¡Qué tiempos aquellos cuando el grupo de Luis Alberto Michel Rodríguez se sentía intocable en Puerto Vallarta! Hasta hubo quienes soñaban —y lo decían muy en serio— con ver al profe convertido en candidato a gobernador de Jalisco, mientras su esposa, María de Jesús López Delgado, heredaba tranquilamente la silla municipal vallartense.
UNA ESPECIE
¡Una especie de dinastía tropical guinda! Pero la política tiene menos palabra que galán de telenovela.
UN BAÑO DE REALIDAD
Porque ni los discursos, ni las porras, ni el aparato les alcanzaron. La elección terminó convirtiéndose en un auténtico baño de realidad: Chuyita quedó en tercer lugar y al famoso “profe de 10” los ciudadanos acabaron poniéndole una calificación bastante distinta… más cercana al extraordinario que al cuadro de honor.
LAS SEÑALES
Y mientras el michelismo intenta mantenerse respirando artificialmente, desde Morena Jalisco ya empezaron a aventar señales más frías que refrigerador de carnicería.
PARA EL DÍA DE MADRES
Resulta celebrarán una reunión con líderes y coordinadores el próximo 9 de mayo en uno de los salones ligados al grupo Michel, en la que aclaran que “habrá regalos” mientras que el comité estatal prácticamente salió a poner tierra de por medio.
NO FORMA PARTE
Y no fue discreto el deslinde, eh. Morena Jalisco dejó clarísimo que dicho evento no forma parte de las actividades institucionales del partido ni es organizado por “nuestro movimiento”. Así, con todas sus letras y sin ponerle tantita pomada al golpe político.

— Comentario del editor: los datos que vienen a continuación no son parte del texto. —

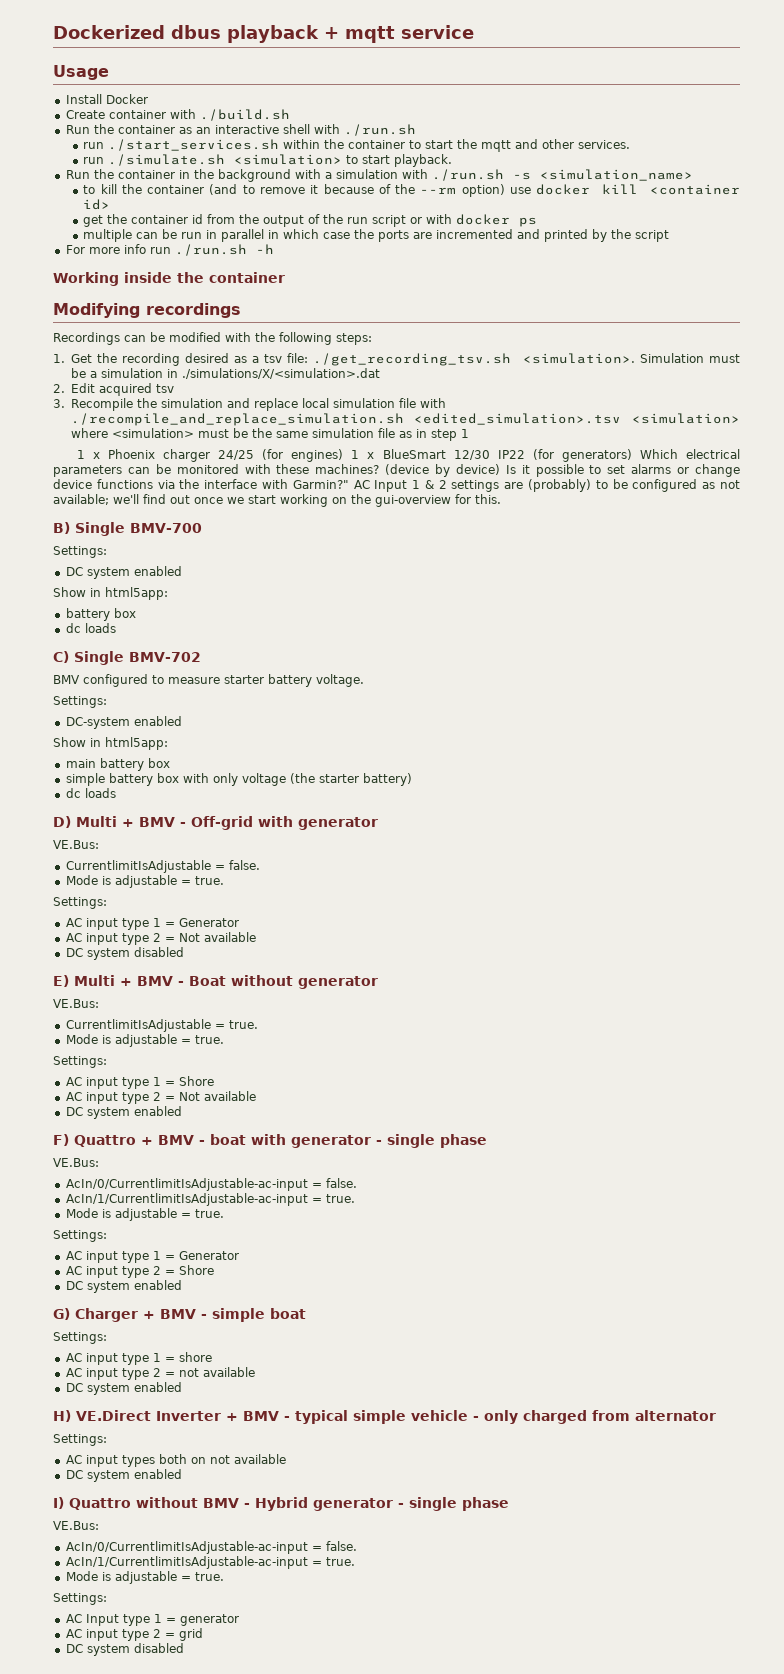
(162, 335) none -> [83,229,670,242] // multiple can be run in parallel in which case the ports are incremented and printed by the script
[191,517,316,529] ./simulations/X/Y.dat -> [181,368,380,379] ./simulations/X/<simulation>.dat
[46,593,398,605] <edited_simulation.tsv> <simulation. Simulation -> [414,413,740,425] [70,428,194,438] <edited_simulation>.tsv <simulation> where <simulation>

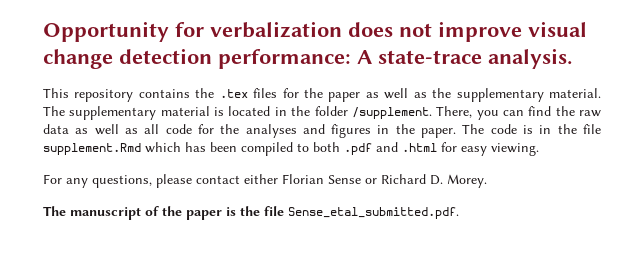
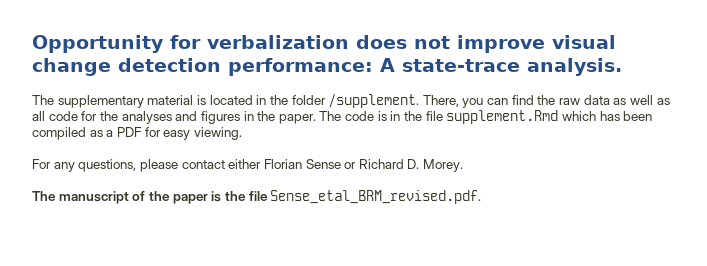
[43,88,601,102] This repository contains the .tex files for the paper as well as the supplementary material. -> (622, 67) none
[297,142,437,155] to both .pdf and .html -> [89,127,142,137] as a PDF
[288,207,459,219] Sense_etal_submitted.pdf. -> [270,190,482,204] Sense_etal_BRM_revised.pdf.

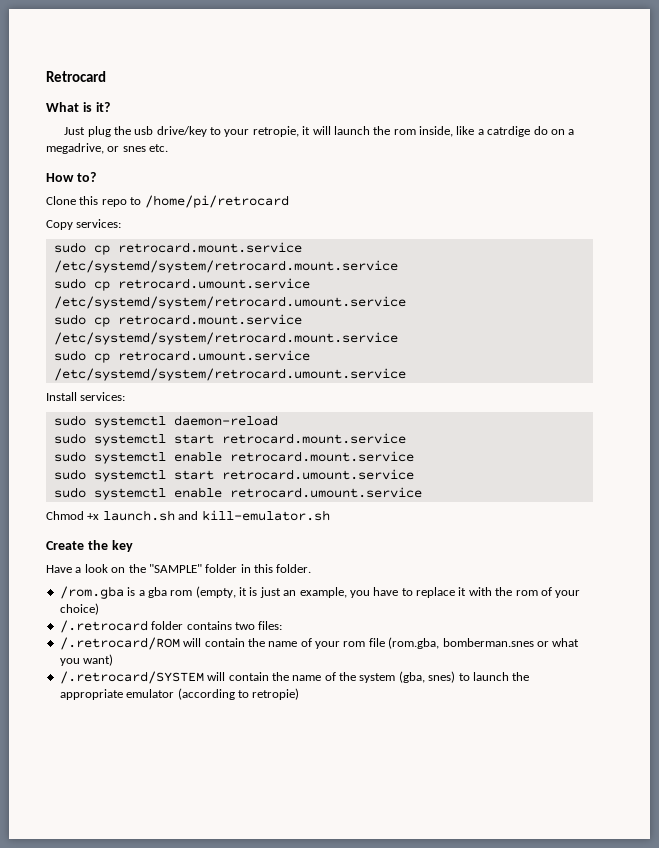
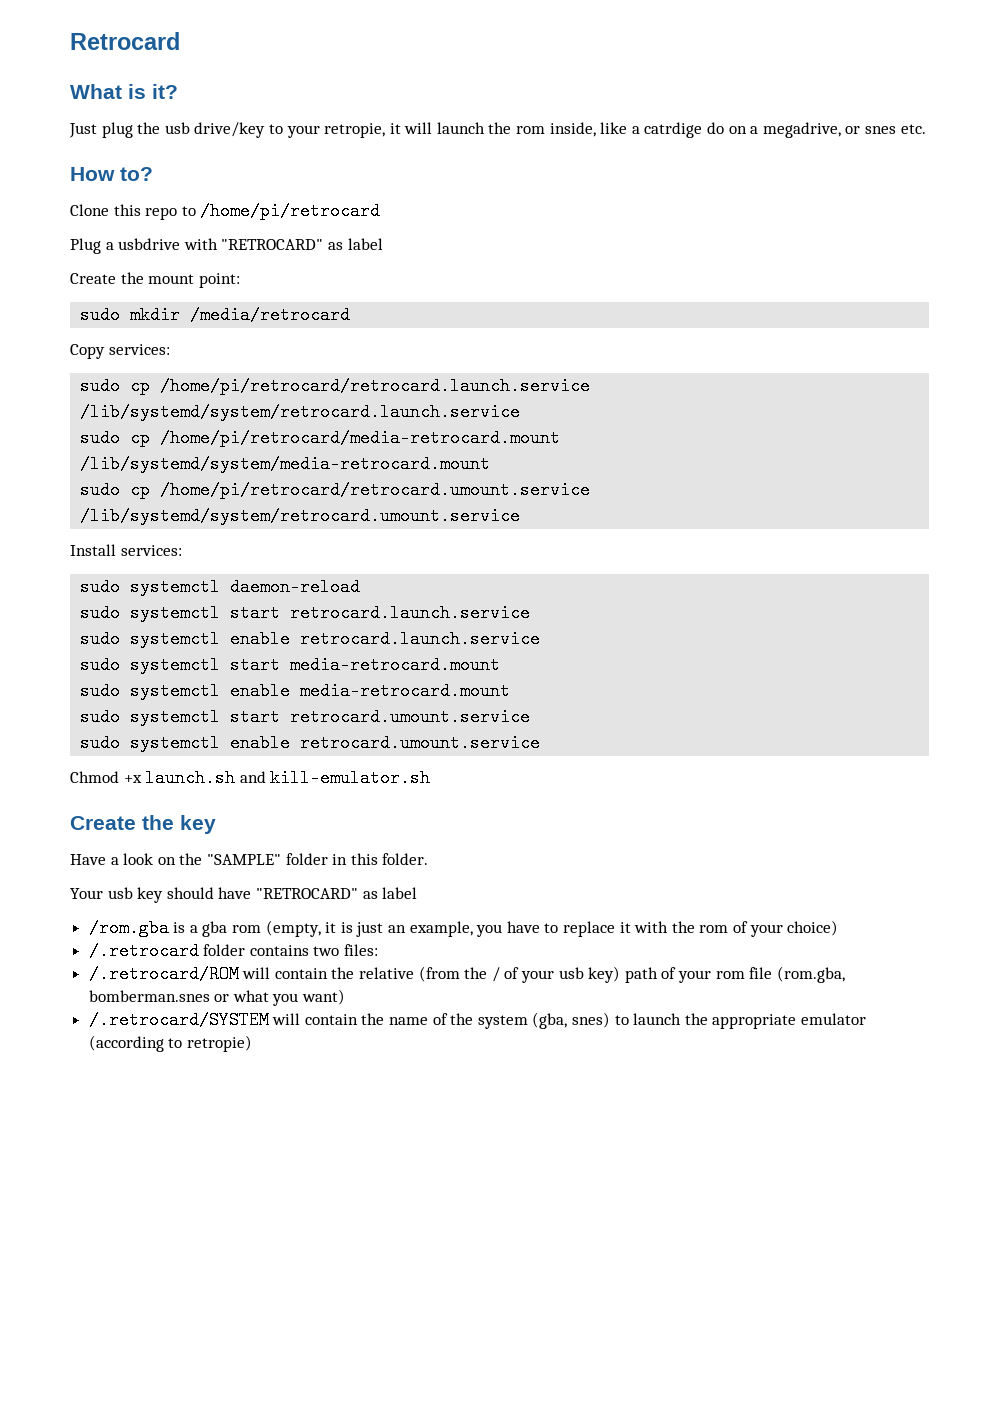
(289, 201) none -> [70,238,383,254] [70,272,240,288] [80,306,351,324] // Plug a usbdrive with "RETROCARD" as label // Create the mount point: // sudo mkdir /media/retrocard
[117,242,302,253] [53,260,398,273] [53,278,310,291] [53,296,406,309] [53,314,302,327] [53,332,398,345] [53,350,310,363] [53,368,406,381] retrocard.mount.service /etc/systemd/system/retrocard.mount.service // sudo cp retrocard.umount.service /etc/systemd/system/retrocard.umount.service // sudo cp retrocard.mount.service /etc/systemd/system/retrocard.mount.service // sudo cp retrocard.umount.service /etc/systemd/system/retrocard.umount.service -> [160,377,591,395] [80,403,521,421] [80,429,561,447] [80,455,491,473] [80,481,591,499] [80,507,521,525] /home/pi/retrocard/retrocard.launch.service /lib/systemd/system/retrocard.launch.service // sudo cp /home/pi/retrocard/media-retrocard.mount /lib/systemd/system/media-retrocard.mount // sudo cp /home/pi/retrocard/retrocard.umount.service /lib/systemd/system/retrocard.umount.service
[221,433,406,444] [53,451,414,464] retrocard.mount.service // sudo systemctl enable retrocard.mount.service -> [290,604,531,622] [80,630,541,648] [80,656,501,674] [80,682,511,700] retrocard.launch.service // sudo systemctl enable retrocard.launch.service // sudo systemctl start media-retrocard.mount // sudo systemctl enable media-retrocard.mount
(312, 568) none -> [70,887,418,903] // Your usb key should have "RETROCARD" as label
[268,641,298,647] name -> [359,966,658,983] relative (from the / of your usb key) path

Por si alguien todavía tenía dudas, también aclararon que toda convocatoria oficial se difunde únicamente por canales y redes institucionales. Traducción simultánea: “si les llega otra invitación, no nos echen la culpa”.
TODO LO QUE HUELA…
En Vallarta ya muchos interpretan el mensaje como el síntoma más evidente de que todo lo que huela, suene o tenga tantito aroma a Michel está siendo cuidadosamente apartado de la foto oficial.
Porque en política hay algo peor que los enemigos… que tu propio partido empiece a deslindarse públicamente de tus festejos. Y eso, víboras queridas, sí pica.